Common challenges faced during ETL testing
ETL testing is one of the most demanding testing profile. ETL tester must have very good knowledge of database and also be very skillful to find out cleansing algorithm required to transform the data.
Below is the list of common challenges faced during ETL testing:
- Data Loss: Many times data gets lost due to improper file handling or storage while processing a number of raw files.
- Inaccurate Data: Due to insufficient cleansing process, sometimes data got corrupt and causes incorrect, incomplete or duplicate data.
- Lengthy and complex ETL for historical data: Data warehouse generally stores a large volume of old data.

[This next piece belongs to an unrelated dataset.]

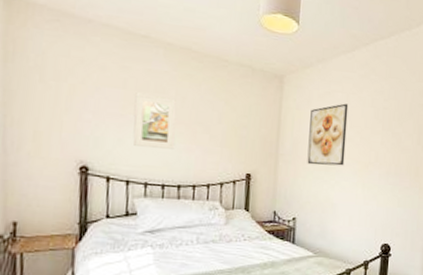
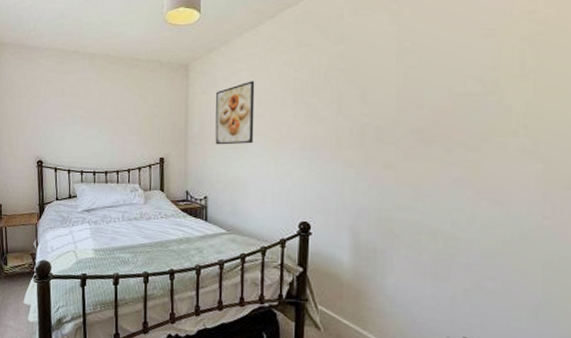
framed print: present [133,92,177,149] -> none [70,98,102,142]

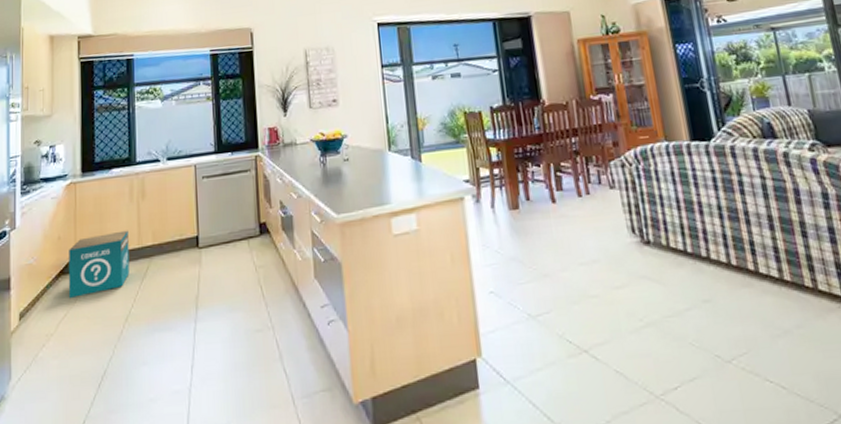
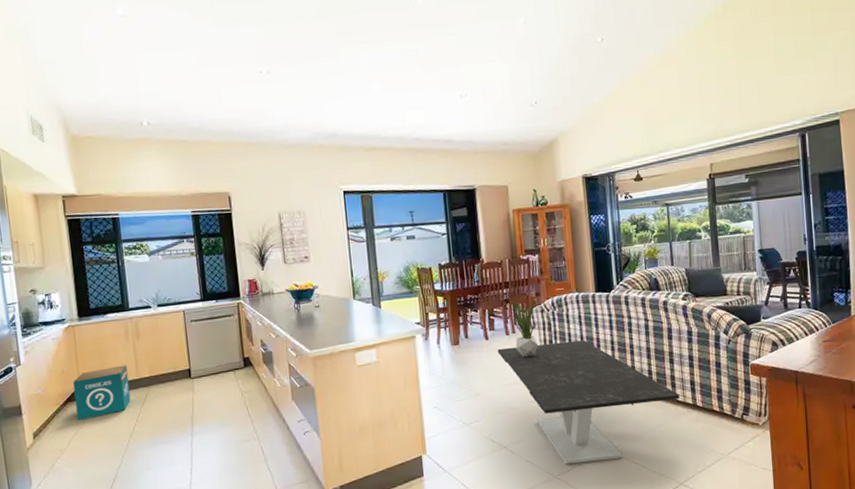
coffee table: none [568,204,823,379] -> present [497,340,680,465]
potted plant: none [585,149,621,226] -> present [513,298,540,357]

To test his historical data, ETL process becomes too complex and sometimes lengthy.
- Limited access to ETL jobs: Tester who is responsible for ETL testing don’t have access to ETL Jobs, that directly impact the BI report.

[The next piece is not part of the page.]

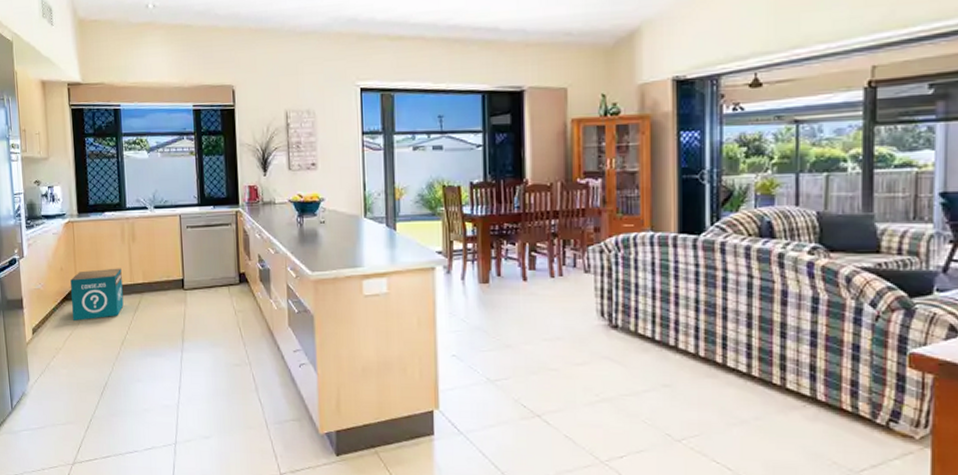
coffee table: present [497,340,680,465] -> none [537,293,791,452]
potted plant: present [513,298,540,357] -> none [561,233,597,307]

- Limited information on business requirement: ETL testers don’t have complete information related to required report and actual business rule for which ETL process is getting executed.
- Involvement of complex SQL concepts: ETL tester must have very good knowledge of SQL queries, which is used to validate data in the target system.
- Less information of Source-to-target mapping: In many cases, ETL tester doesn’t have complete information on source-to-target mapping.
There is nothing new to learning ETL testing. A manual tester can also become an ETL tester, the only thing is to learn is SQL, Database and Shell script.
A manual tester is very skillful in finding out the scenario if his skill merges with the concepts of Database and then a person can easily become an ETL tester. Future of ETL testing is very bright as it is base of Big data application!